Librikon: Warum brechen Sie alle Regeln? Wie schafft man es, extra einen so ungekonnten Strich zu haben? Ein solches Cover zu entwerfen?

 

Auster: Das erstaunliche ist – nichts ist extra. Ich kann nichts, aber manchmal stehe ich auf, gehe zu meinem Zeichentisch, und dann schaffe ich es ab und zu, einen guten Strich zu Papier zu bringen.

 

Librikon: Gibt es irgendein Buch, das ähnlich karg illustriert ist wie „Sati“?

 

Auster: Ich habe zuhause einen ganzen Stapel illustrierter Bücher, die kein Mensch kennt. Aber mir ist bisher nur ein einziger bekennender Unverkäuflichkeitsverlag begegnet, für den musste ich einfach illustrieren. Eine Sache der Ehre. Die füllen jetzt wahrscheinlich ihr Lager für die nächsten 30 Jahre.

 

Das Interview führte für Librikon Lennart Ragmann.

 

Hoch

 

 

Hat das spießige Gesicht der Kinderbuchwelt verändert: "Der Zauberstrand"

 

(librikon) Crockett Johnson befreite das Kinderbuch, unübersehbar, unüberlesbar in "Der Zauberstrand". Maurice Sendak schreibt in seinem Nachwort zu dem Buch:

"Wie kommen diese aufgeweckten, an Samuel Beckett erinnernden kleinen Menschlein in ein Kinderbuch der sechziger Jahre?
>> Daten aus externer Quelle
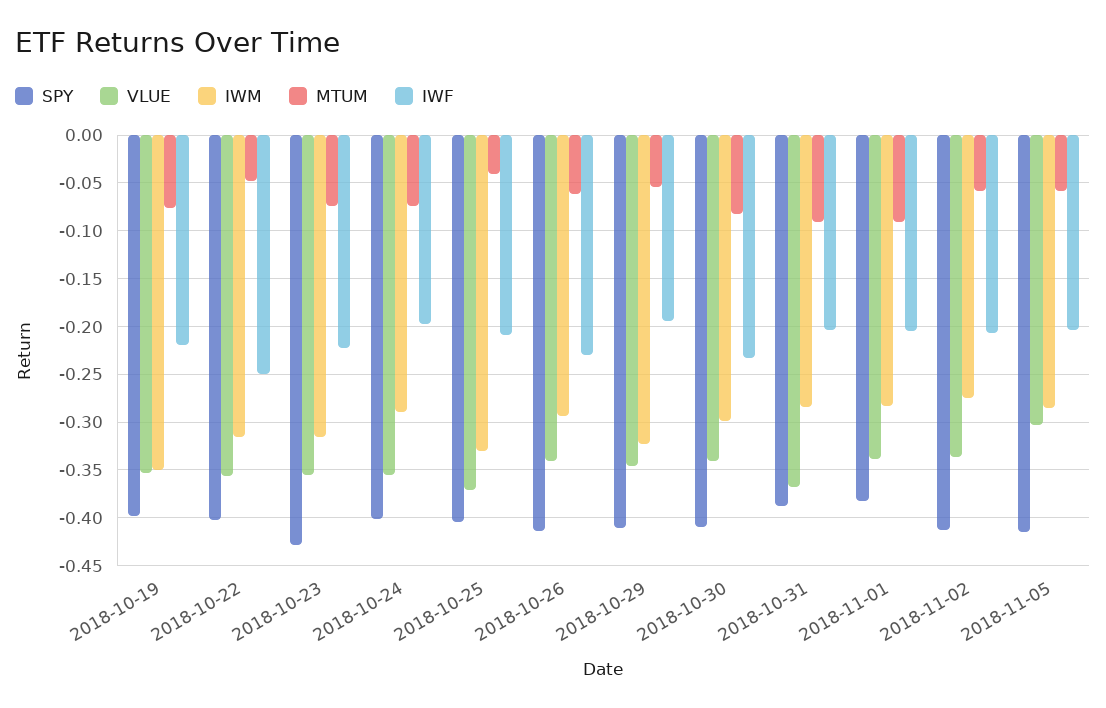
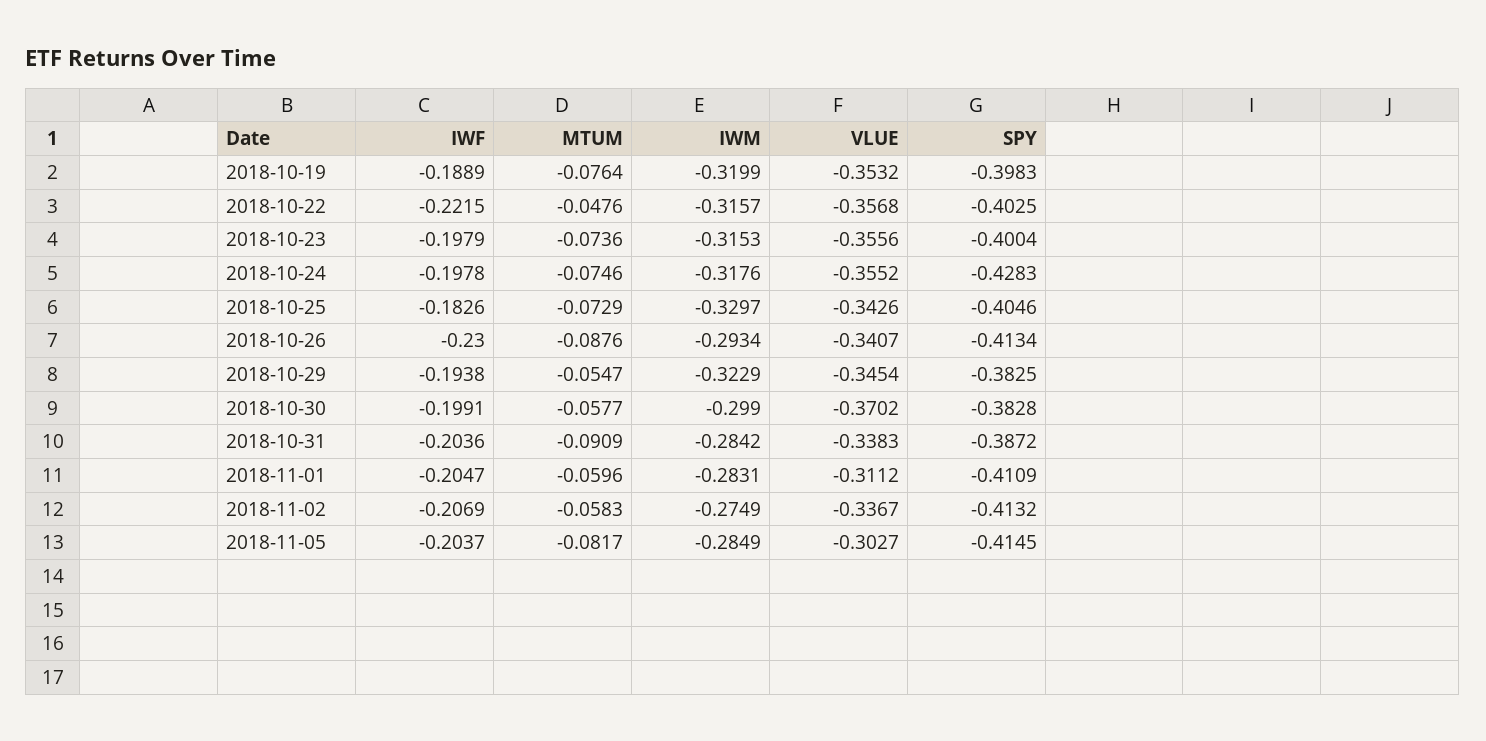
IWM, 2018-10-19: -0.35 -> -0.3199
IWF, 2018-10-19: -0.22 -> -0.1889
IWF, 2018-10-22: -0.25 -> -0.2215
SPY, 2018-10-23: -0.43 -> -0.4004
IWF, 2018-10-23: -0.22 -> -0.1979
SPY, 2018-10-24: -0.4 -> -0.4283
IWM, 2018-10-24: -0.29 -> -0.3176
VLUE, 2018-10-25: -0.37 -> -0.3426
MTUM, 2018-10-25: -0.04 -> -0.0729
IWF, 2018-10-25: -0.21 -> -0.1826
MTUM, 2018-10-26: -0.06 -> -0.0876
SPY, 2018-10-29: -0.41 -> -0.3825
SPY, 2018-10-30: -0.41 -> -0.3828
VLUE, 2018-10-30: -0.34 -> -0.3702
MTUM, 2018-10-30: -0.08 -> -0.0577
IWF, 2018-10-30: -0.23 -> -0.1991
VLUE, 2018-10-31: -0.37 -> -0.3383
SPY, 2018-11-01: -0.38 -> -0.4109
VLUE, 2018-11-01: -0.34 -> -0.3112
MTUM, 2018-11-01: -0.09 -> -0.0596
MTUM, 2018-11-05: -0.06 -> -0.0817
Sie sind besonders gewitzt und haben offenbar keinerlei Schwierigkeiten mit einer Welt, die zugleich wirklich und unwirklich ist – mit einer literarischen Welt, die von den meisten Erwachsenen geleugnet wird, weil sie die Kraft der Einbildung und den Glauben an das Eingebildete verloren haben. Ann und Ben sind Crockett Johnsons Kopf entsprungen, dem unvergessenen Erfinder von Barnaby und dem berühmten Harold mit der lila Kreide, den zwei klugen Burschen, die das spießige Gesicht unserer Kinderbuchwelt verändert haben. Wenn es nach diesen Kindern ginge, wäre uns allen, Erwachsenen und Kindern, erlaubt, in der von jedem Einzelnen gewünschten Welt zu leben, in der realen wie in der eingebildeten gleichermaßen." 

 

Hoch

 

Mit Hirn und Drang zum Unorthodoxen: "Wie der Neandertaler den Kebab erfand"

 

(librikon) Meir Shalev entlässt das Kinderbuch in die künstlerische Freiheit. Er fügt Details ein, die die Eltern jeden Schweiß zur Erklärung kosten, er veralbert das Leben der Erwachsenen, er rauscht durch die Menschheitsgeschichte, ohne diesen Impetus pädagogischen  Mittelmaßes. Für Eltern und Kinder mit Hirn und Drang zum Unorthodoxen.